• SUPPLIED RECORDS
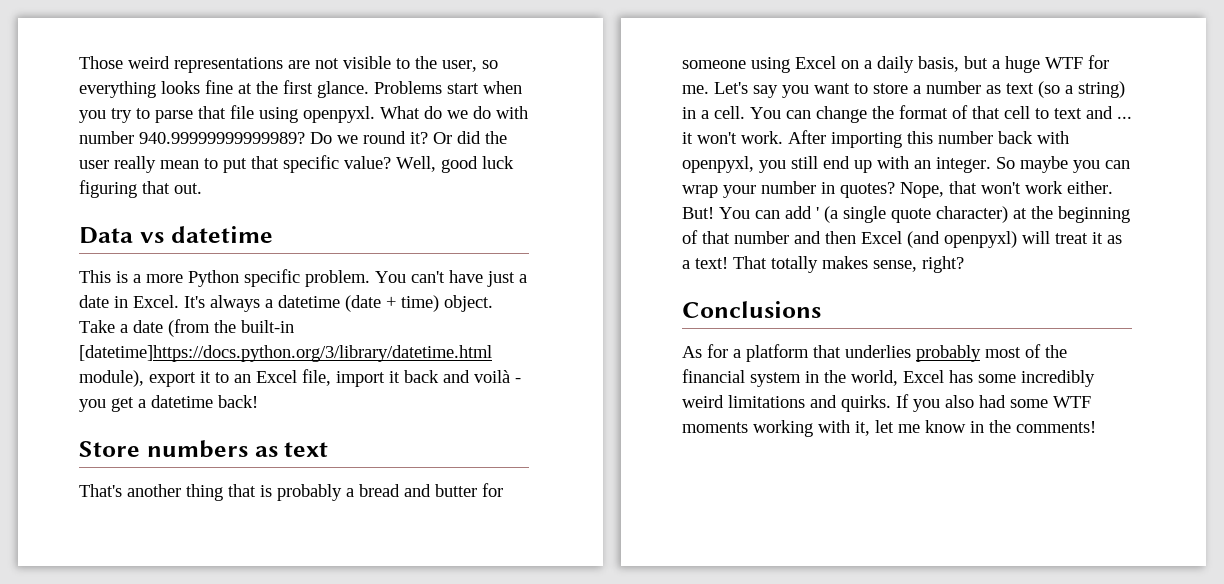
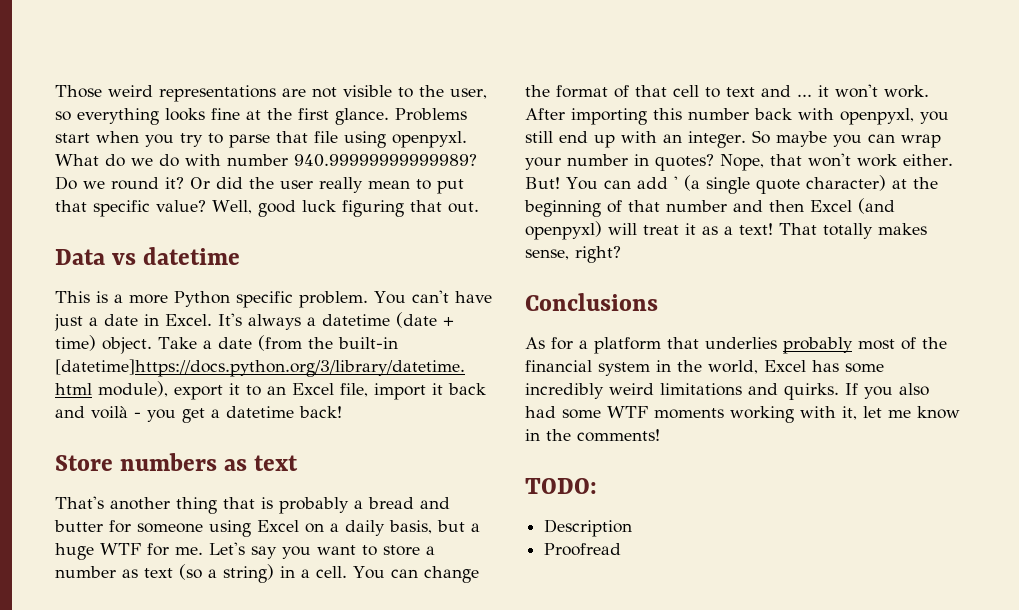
(1096, 427) none -> [525,478,597,494] [544,519,633,537] [544,543,622,556] // TODO: // Description // Proofread

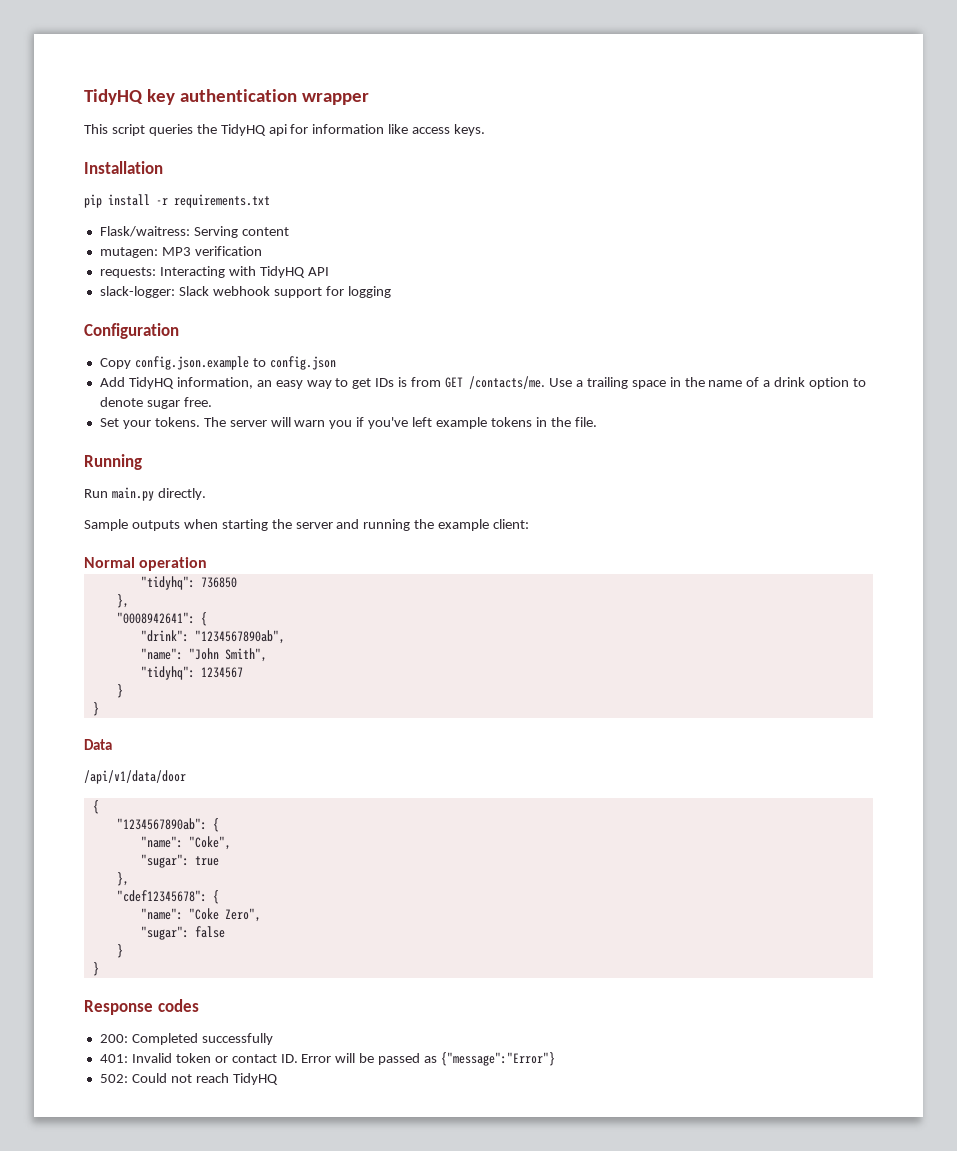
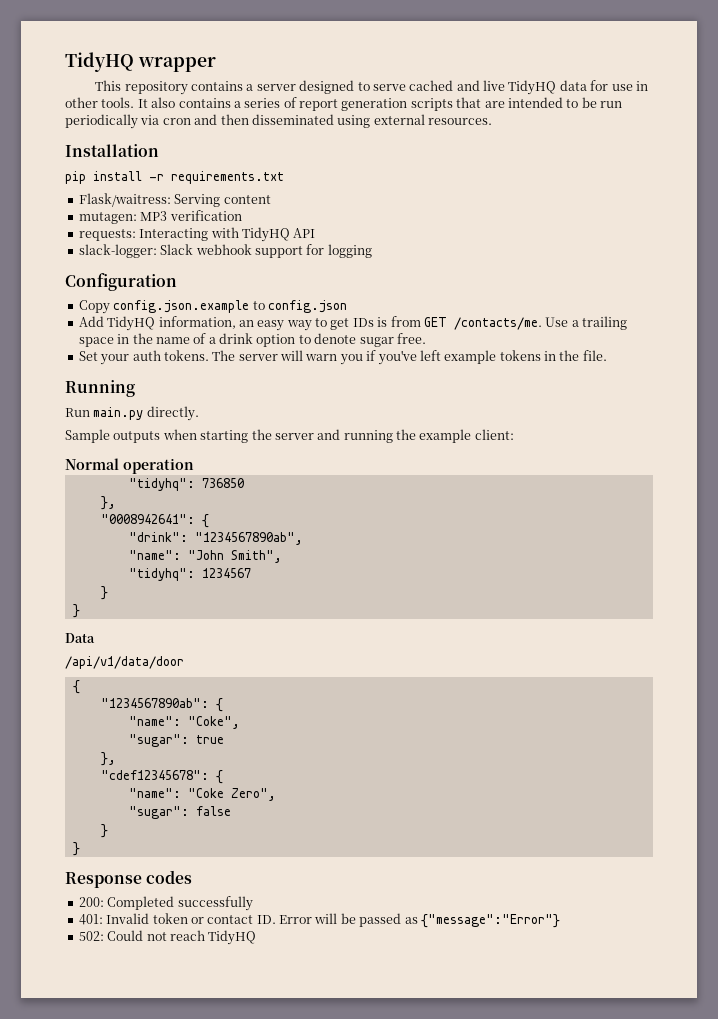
[84,89,297,105] TidyHQ key authentication -> [65,52,134,72] TidyHQ
[111,124,486,136] script queries the TidyHQ api for information like access keys. -> [124,80,648,95] [65,97,622,111] [65,114,492,129] repository contains a server designed to serve cached and live TidyHQ data for use in other tools. It also contains a series of report generation scripts that are intended to be run periodically via cron and then disseminated using external resources.
(151, 424) none -> [132,350,161,361] auth

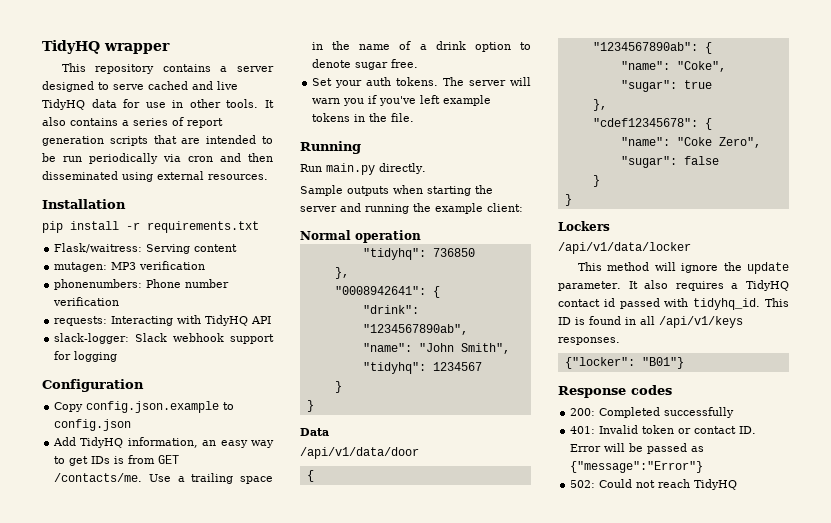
(242, 215) none -> [54,279,230,290] [53,297,120,306] // phonenumbers: Phone number verification
(80, 849) none -> [558,221,610,231] [558,242,691,254] [577,262,789,274] [558,280,789,291] [558,298,789,310] [558,316,743,328] [558,337,620,345] [564,357,684,369] // Lockers // /api/v1/data/locker // This method will ignore the update parameter. It also requires a TidyHQ contact id passed with tidyhq_id. This ID is found in all /api/v1/keys responses. // {"locker": "B01"}

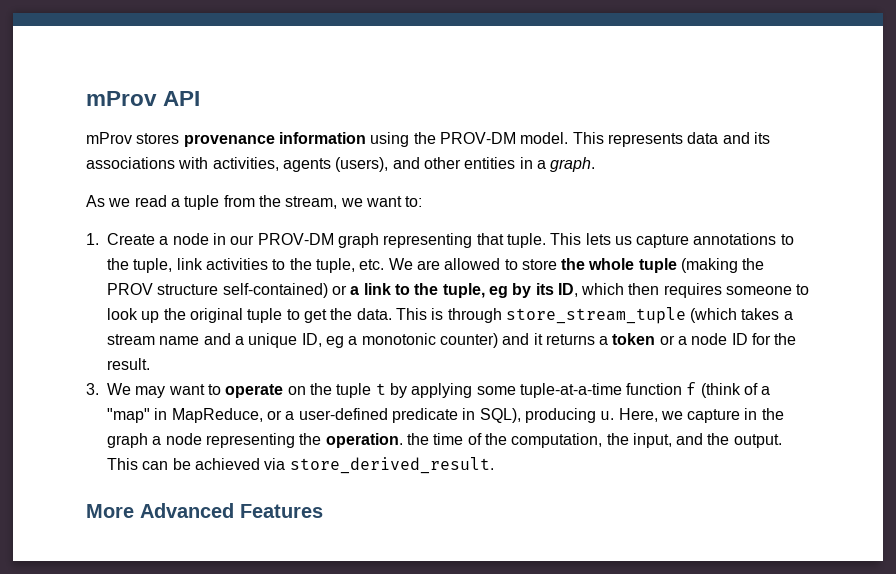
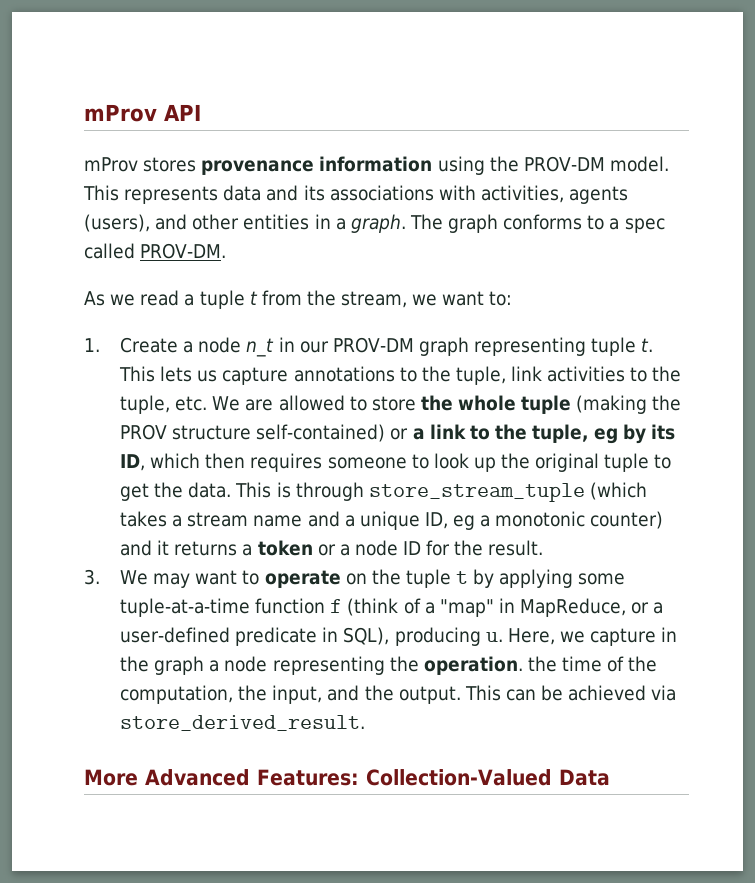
(596, 164) none -> [409,214,665,233] [84,243,227,259] The graph conforms to a spec called PROV-DM.
(220, 202) none -> [249,291,258,305] t
(209, 239) none -> [246,338,275,357] n_t
[476,233,546,248] that tuple. -> [591,337,654,356] tuple t.
[240,504,323,518] Features -> [257,769,610,786] Features: Collection-Valued Data

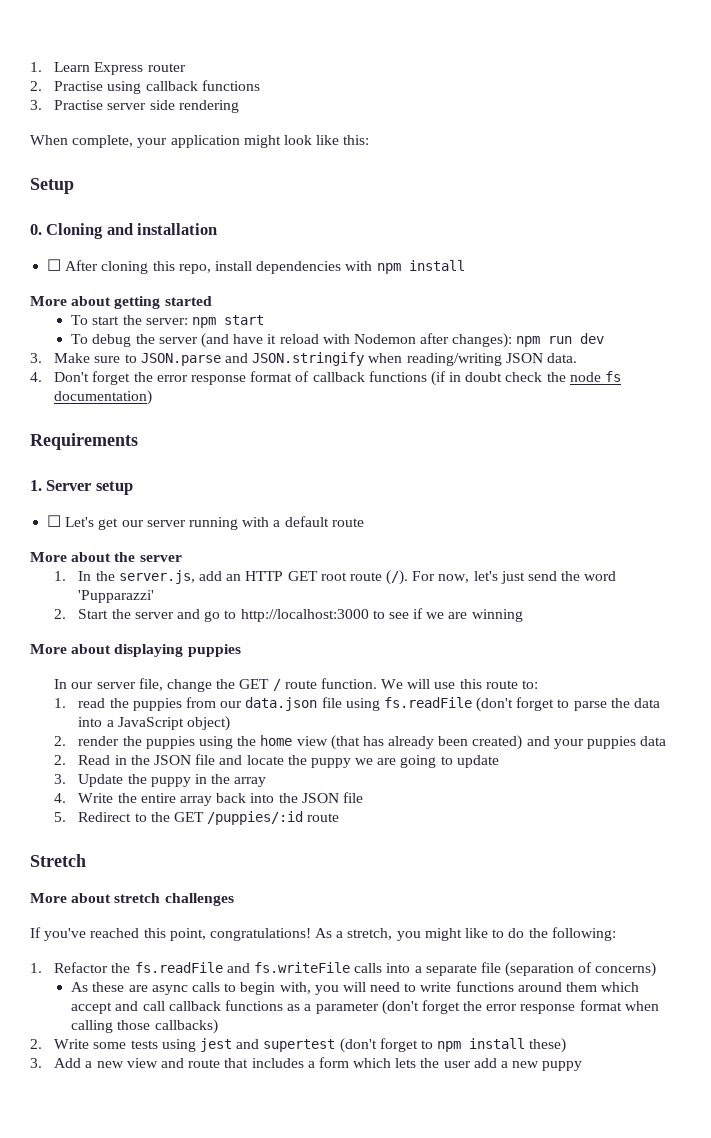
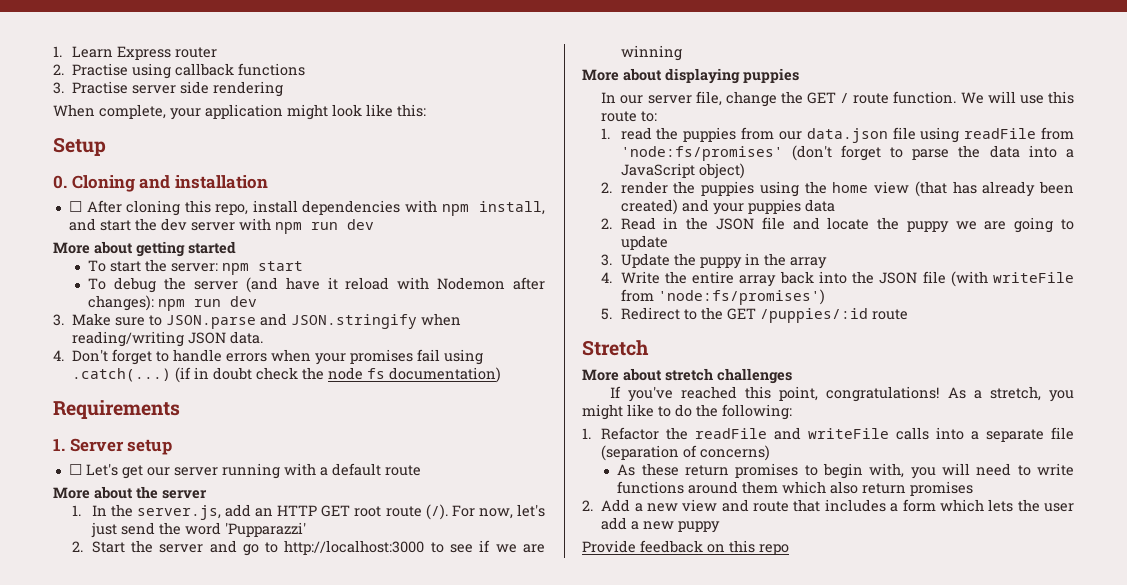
[408,260,465,271] install -> [478,201,545,215] [68,218,374,234] install, and start the dev server with npm run dev
[133,371,427,385] the error response format of callback functions -> [156,349,484,365] [72,368,172,382] to handle errors when your promises fail using .catch(...)
[383,697,472,708] fs.readFile -> [964,127,1074,140] [620,146,783,161] readFile from 'node:fs/promises'
(363, 797) none -> [950,271,1074,287] [620,289,825,305] (with writeFile from 'node:fs/promises')
[134,962,350,973] fs.readFile and fs.writeFile -> [695,427,890,440] readFile and writeFile
[128,982,221,995] are async calls -> [684,463,799,478] return promises
[71,1000,659,1015] [71,1019,218,1034] [30,1038,567,1053] [30,1058,42,1068] accept and call callback functions as a parameter (don't forget the error response format when calling those callbacks) // 2. Write some tests using jest and supertest (don't forget to npm install these) // 3. -> [830,481,974,496] [582,500,593,511] also return promises // 2.
(583, 1066) none -> [582,540,789,555] // Provide feedback on this repo

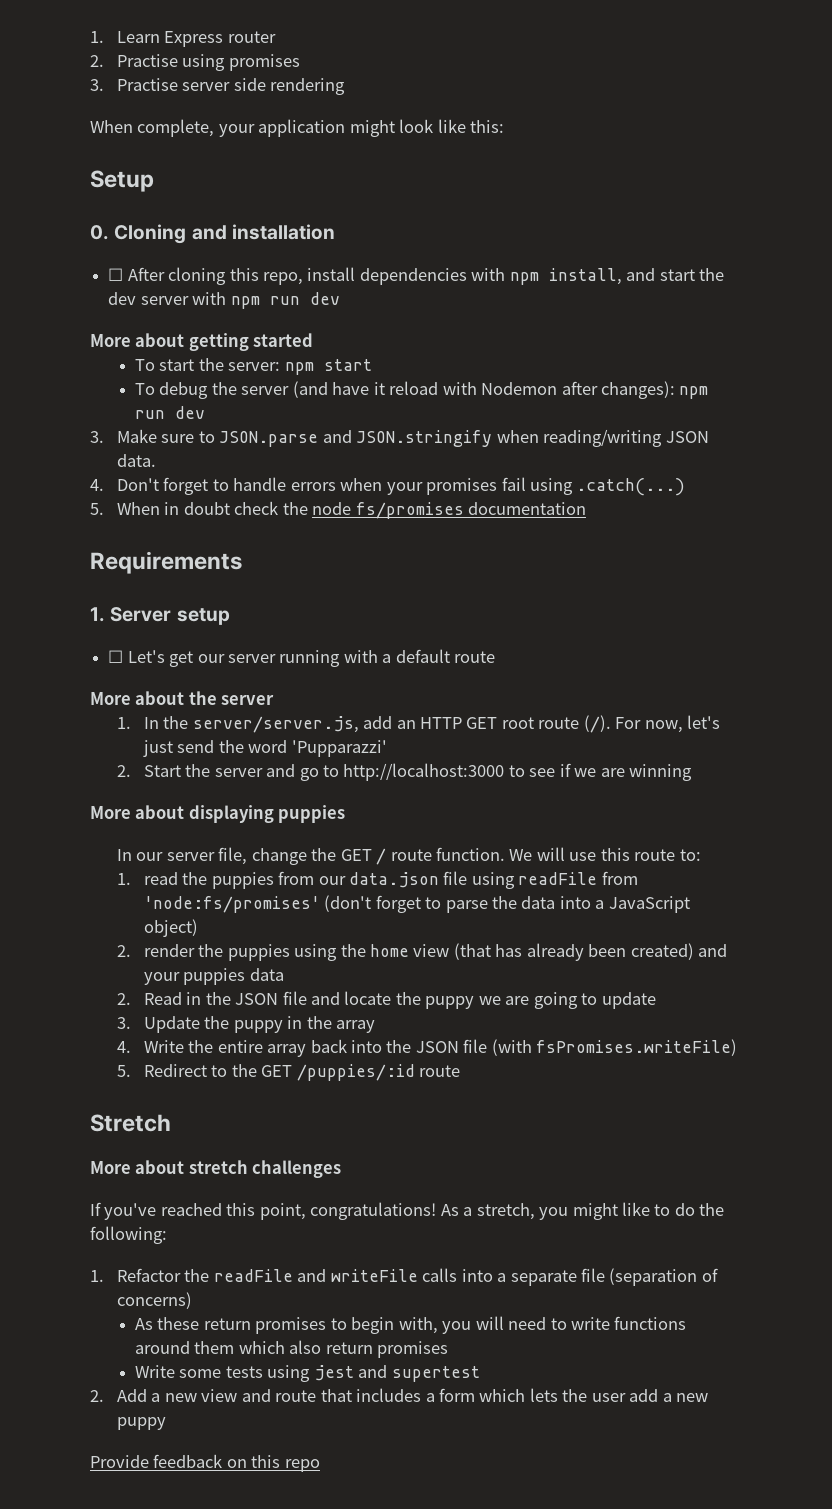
[175,63,306,76] callback functions -> [228,54,300,71] promises
[175,367,192,383] (if -> [90,502,160,515] // 5. When
[367,367,502,383] fs documentation) -> [355,502,587,519] fs/promises documentation
[136,505,221,520] server.js, -> [192,716,359,733] server/server.js,
[993,272,1074,283] [620,289,825,305] writeFile from 'node:fs/promises') -> [536,1039,738,1056] fsPromises.writeFile)
(974, 488) none -> [135,1365,480,1382] // Write some tests using jest and supertest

• WRITTEN TASK
Return all the records above exactly, pictures omitted.

• RESULT
(1096, 427) none -> [525,478,597,494] [544,519,633,537] [544,543,622,556] // TODO: // Description // Proofread

[84,89,297,105] TidyHQ key authentication -> [65,52,134,72] TidyHQ
[111,124,486,136] script queries the TidyHQ api for information like access keys. -> [124,80,648,95] [65,97,622,111] [65,114,492,129] repository contains a server designed to serve cached and live TidyHQ data for use in other tools. It also contains a series of report generation scripts that are intended to be run periodically via cron and then disseminated using external resources.
(151, 424) none -> [132,350,161,361] auth

(242, 215) none -> [54,279,230,290] [53,297,120,306] // phonenumbers: Phone number verification
(80, 849) none -> [558,221,610,231] [558,242,691,254] [577,262,789,274] [558,280,789,291] [558,298,789,310] [558,316,743,328] [558,337,620,345] [564,357,684,369] // Lockers // /api/v1/data/locker // This method will ignore the update parameter. It also requires a TidyHQ contact id passed with tidyhq_id. This ID is found in all /api/v1/keys responses. // {"locker": "B01"}

(596, 164) none -> [409,214,665,233] [84,243,227,259] The graph conforms to a spec called PROV-DM.
(220, 202) none -> [249,291,258,305] t
(209, 239) none -> [246,338,275,357] n_t
[476,233,546,248] that tuple. -> [591,337,654,356] tuple t.
[240,504,323,518] Features -> [257,769,610,786] Features: Collection-Valued Data

[408,260,465,271] install -> [478,201,545,215] [68,218,374,234] install, and start the dev server with npm run dev
[133,371,427,385] the error response format of callback functions -> [156,349,484,365] [72,368,172,382] to handle errors when your promises fail using .catch(...)
[383,697,472,708] fs.readFile -> [964,127,1074,140] [620,146,783,161] readFile from 'node:fs/promises'
(363, 797) none -> [950,271,1074,287] [620,289,825,305] (with writeFile from 'node:fs/promises')
[134,962,350,973] fs.readFile and fs.writeFile -> [695,427,890,440] readFile and writeFile
[128,982,221,995] are async calls -> [684,463,799,478] return promises
[71,1000,659,1015] [71,1019,218,1034] [30,1038,567,1053] [30,1058,42,1068] accept and call callback functions as a parameter (don't forget the error response format when calling those callbacks) // 2. Write some tests using jest and supertest (don't forget to npm install these) // 3. -> [830,481,974,496] [582,500,593,511] also return promises // 2.
(583, 1066) none -> [582,540,789,555] // Provide feedback on this repo

[175,63,306,76] callback functions -> [228,54,300,71] promises
[175,367,192,383] (if -> [90,502,160,515] // 5. When
[367,367,502,383] fs documentation) -> [355,502,587,519] fs/promises documentation
[136,505,221,520] server.js, -> [192,716,359,733] server/server.js,
[993,272,1074,283] [620,289,825,305] writeFile from 'node:fs/promises') -> [536,1039,738,1056] fsPromises.writeFile)
(974, 488) none -> [135,1365,480,1382] // Write some tests using jest and supertest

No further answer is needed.